Baca berita tanpa iklan. Gabung Kompas.com+

"Ulu Juku", Racikan Ikan Para Calon Guru

Kompas.com - 18/08/2009, 08:17 WIB

Dalam bahasa Makassar, ”ulu” berarti kepala dan ”juku” berarti ikan. Jadi, bila ada rumah makan bernama Ulu Juku, kiranya sudah jelas apa yang disajikan sebagai menu utama di tempat tersebut.

Di Makassar, ibu kota Provinsi Sulawesi Selatan, sudah ada dua rumah makan bernama Ulu Juku. Satu di Jalan Abdullah Daeng Sirua Nomor 219 dan satu lagi beralamat di Jalan AP Pettarani, salah satu jalan protokol di bagian timur Makassar.

Jujur saja, saya bukan penggemar menu kepala ikan, mau dimasak apa pun. Pengalaman mencicipi kepala ikan sebelumnya, saya selalu direpotkan dengan cara menyantap makanan yang hampir melulu terdiri dari tulang kepala ikan itu. Belum lagi bau amis yang masih melekat saat kepala ikan tersebut dibongkar.

Semua anggapan saya itu berubah saat mencoba berbagai masakan serba kepala ikan di Ulu Juku. Menu pertama yang saya coba adalah gulai kepala ikan, lebih tepatnya kepala ikan kakap merah. Sementara teman saya memesan sup kepala ikan.

Sensasi

Rumah makan Ulu Juku 2 di Jalan AP Pettarani itu sangat ramai pada Jumat (31/7) tengah hari. Maklum, ini waktu makan siang. Beberapa orang bahkan rela berdiri antre untuk mendapatkan jatah tempat duduk. Alhasil, pesanan kami butuh beberapa menit untuk disajikan di meja.

Pada pandangan pertama, tak ada yang istimewa pada tampilan menu-menu kepala ikan ini. Gulainya tak jauh beda dari tampang gulai kambing yang biasa kita temui, berkuah santan warna kuning dan ditaburi irisan bawang goreng. Kepala ikannya disajikan dalam bentuk terbelah tiga sehingga bagian-bagian dalam kepala itu sudah tersaji tanpa perlu kita membongkarnya.

Wajah supnya lebih tak istimewa lagi. Berkuah bening kecoklatan dengan beberapa butir kacang merah mengapung di dalamnya. Terbayang rasa sup kacang merah yang agak-agak hambar dan tidak menjanjikan sensasi bagi lidah. ”Silakan kalau mau mencoba duluan,” kata teman saya yang asli Parepare itu.

Saya mulai meraih sendok, mengambil kuah sup itu, dan menyeruputnya pelan. Dan semua prasangka tadi pun runtuh.

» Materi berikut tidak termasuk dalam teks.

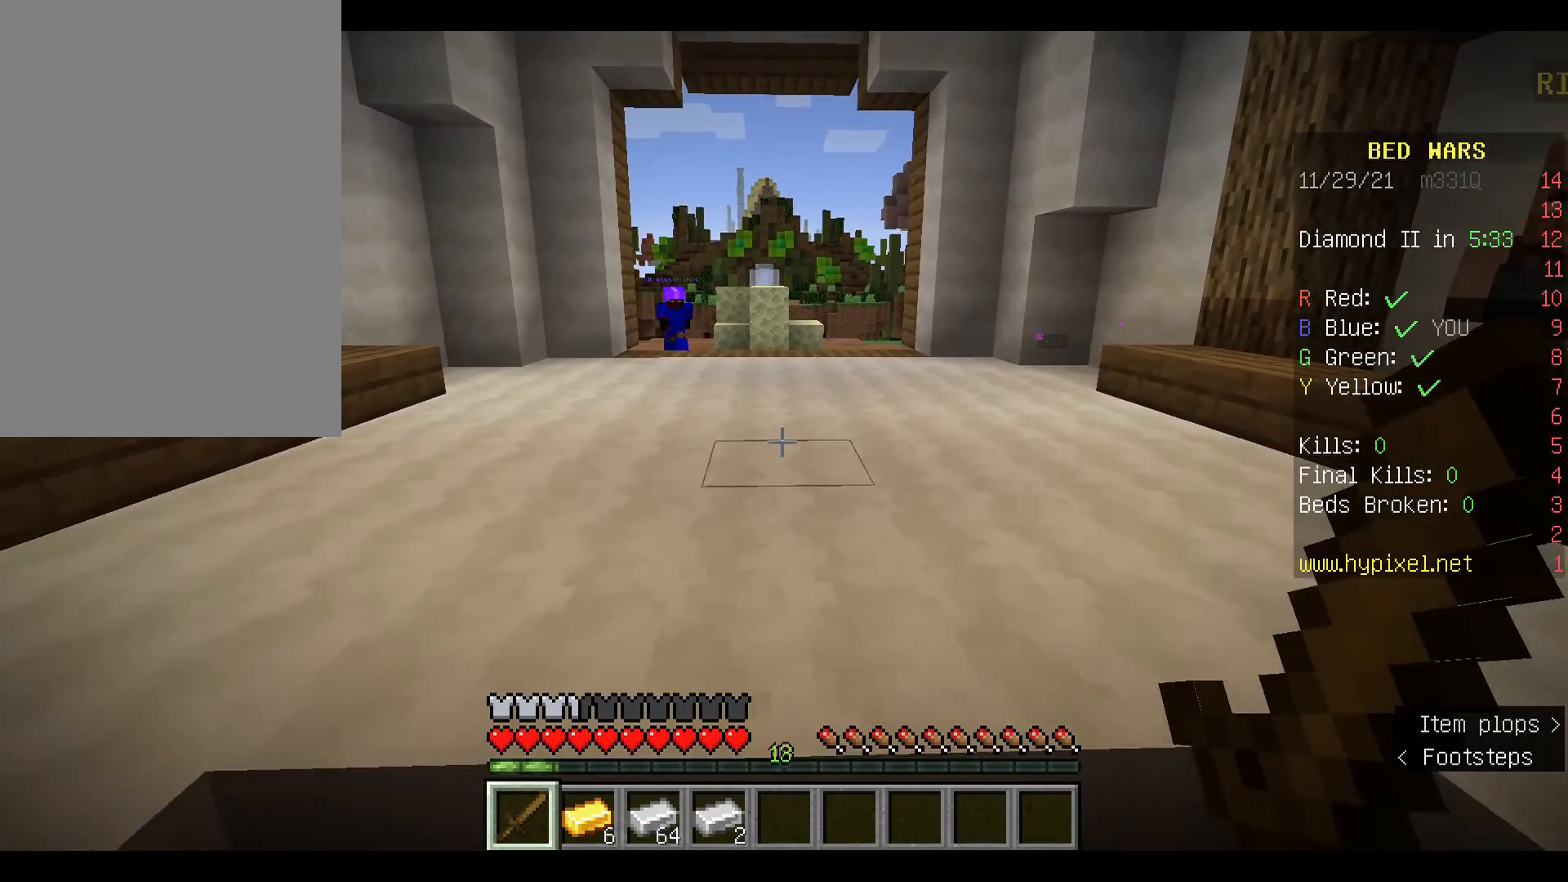
{"keys": ["d"], "mouse": [], "events": [[133, "d", "up"], [167, "a", "down"], [400, "d", "down"], [433, "a", "up"]]}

Seperti lazimnya sup, kuah sup ini terasa segar dengan sedikit sentuhan rasa asam, tetapi tanpa kehilangan sensasi gurih dan aroma laut dari irisan-irisan kepala ikan di dalamnya. Aroma laut di sini tidak sama dengan bau amis ikan, tetapi lebih ke sensasi aroma khas sajian makanan laut yang merangsang perut untuk lapar.

Bahkan, saat irisan-irisan daging kepala ikan ini mulai disantap, sama sekali tak tercium aroma amis. Inilah keistimewaan kepala ikan yang disajikan Ulu Juku. Setelah saya mencoba menu-menu lain, bau amis itu tetap tak tersentuh hidung meski bagian-bagian terdalam kepala sudah dibongkar total.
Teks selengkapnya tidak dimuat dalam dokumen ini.